◆ WHAT THE TASK ASKS
For the data that follows, return each line unchanged and drop the pictures.

◆ RECORDED INFORMATION
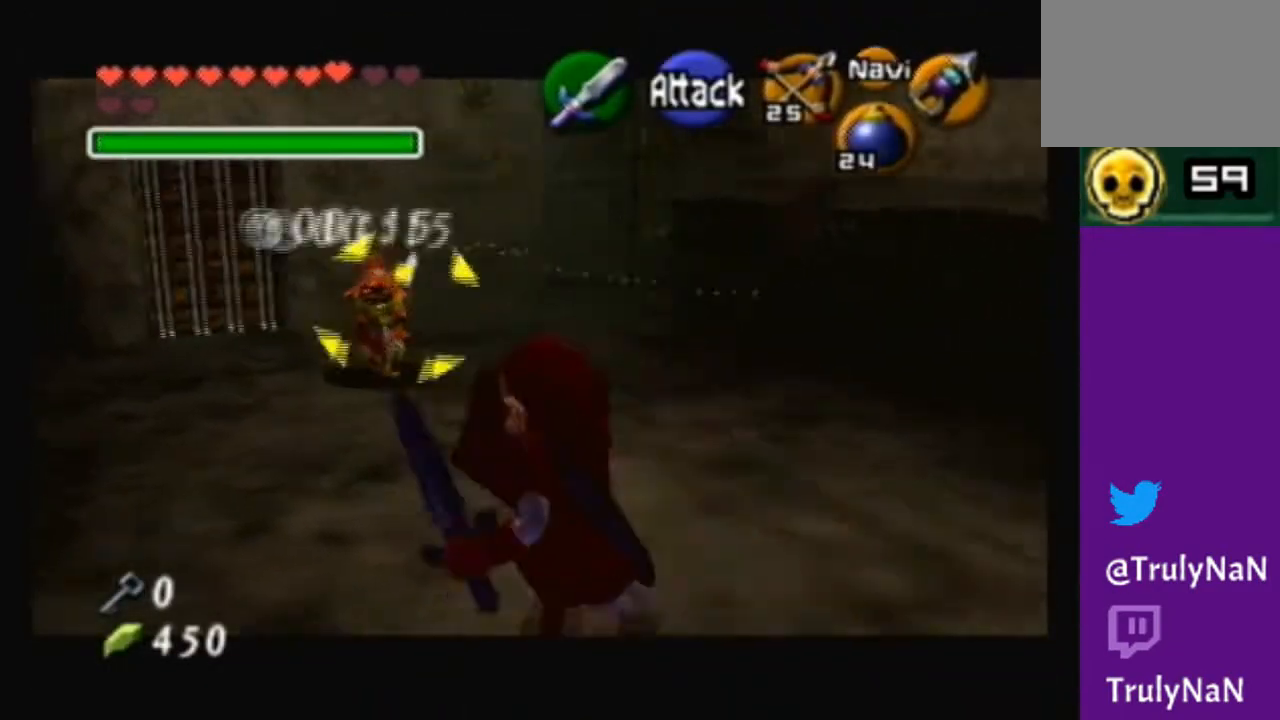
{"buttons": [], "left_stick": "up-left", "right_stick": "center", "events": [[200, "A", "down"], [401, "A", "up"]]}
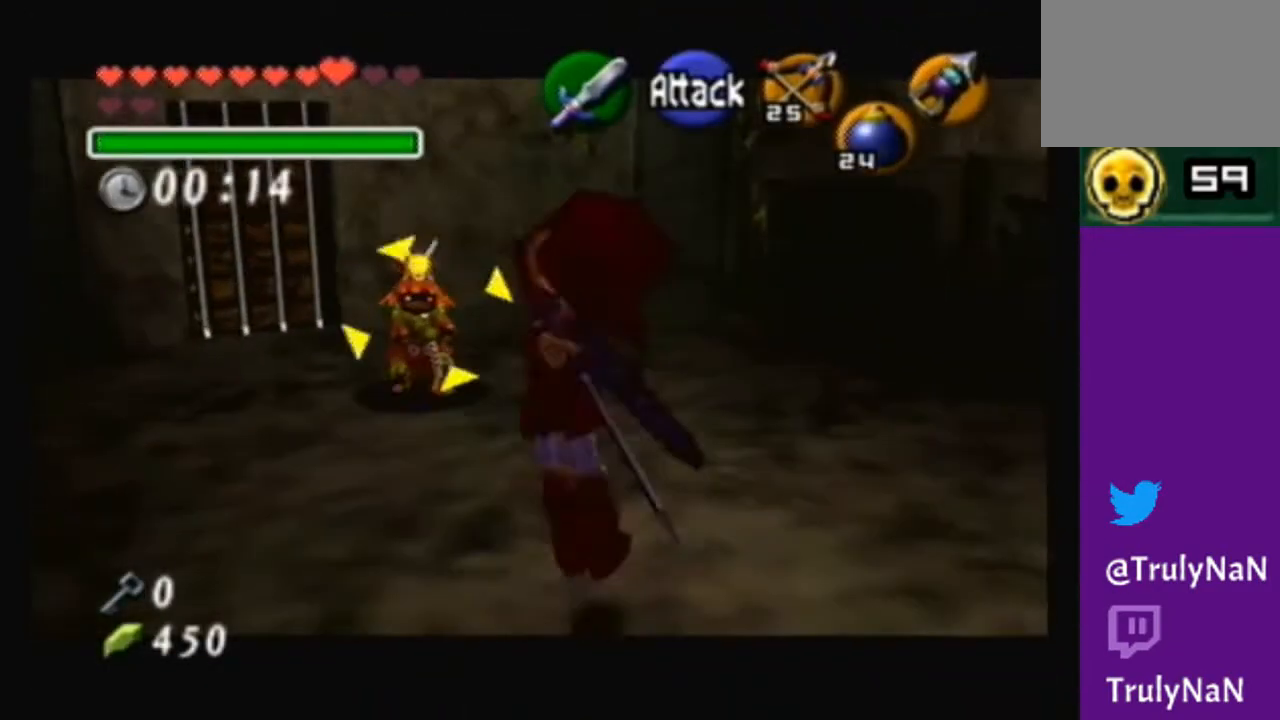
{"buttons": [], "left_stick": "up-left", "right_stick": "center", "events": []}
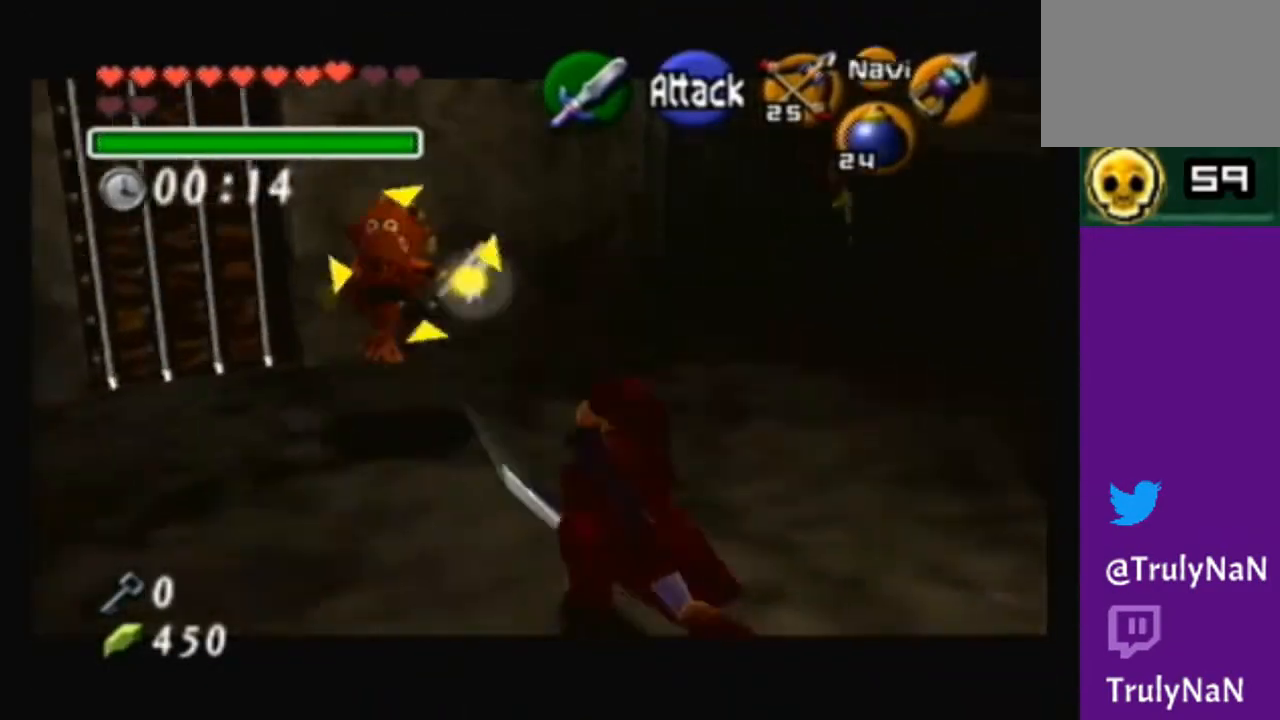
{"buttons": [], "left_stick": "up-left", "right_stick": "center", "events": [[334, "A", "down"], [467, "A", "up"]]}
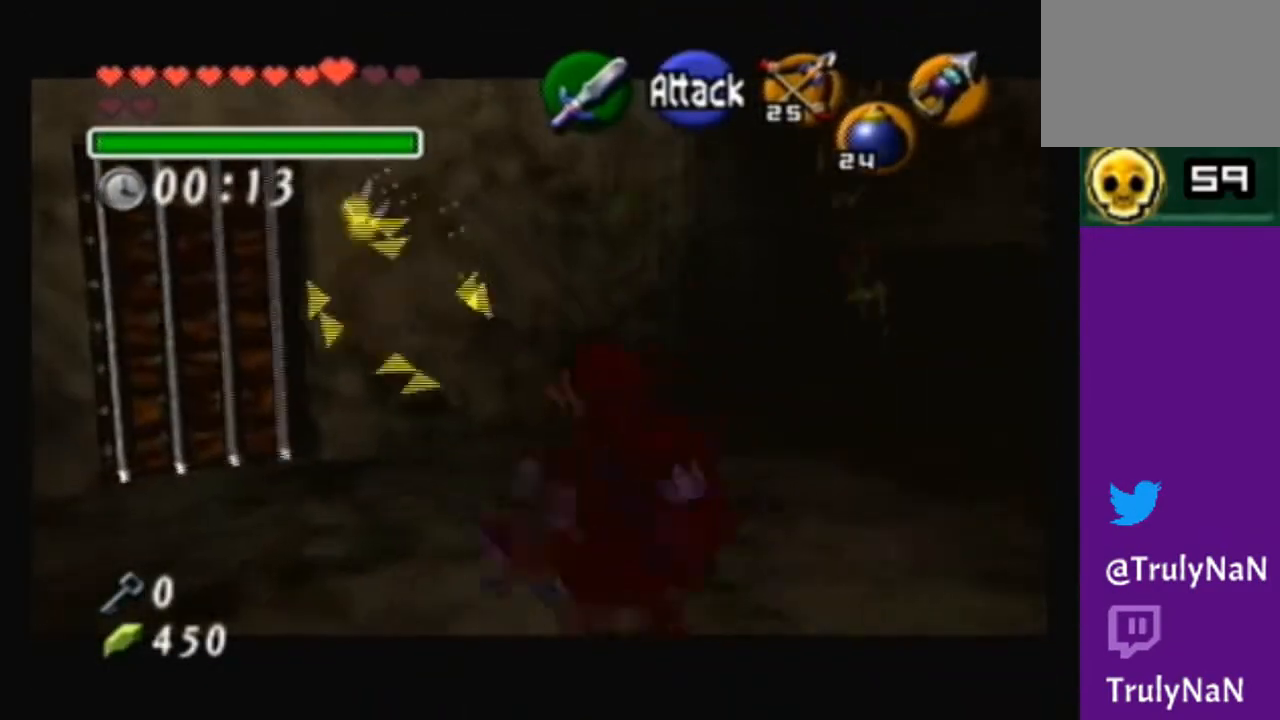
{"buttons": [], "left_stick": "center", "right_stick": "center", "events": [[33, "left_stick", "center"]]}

◆ RESULT BELOW
{"buttons": [], "left_stick": "up-left", "right_stick": "center", "events": [[200, "A", "down"], [401, "A", "up"]]}
{"buttons": [], "left_stick": "up-left", "right_stick": "center", "events": []}
{"buttons": [], "left_stick": "up-left", "right_stick": "center", "events": [[334, "A", "down"], [467, "A", "up"]]}
{"buttons": [], "left_stick": "center", "right_stick": "center", "events": [[33, "left_stick", "center"]]}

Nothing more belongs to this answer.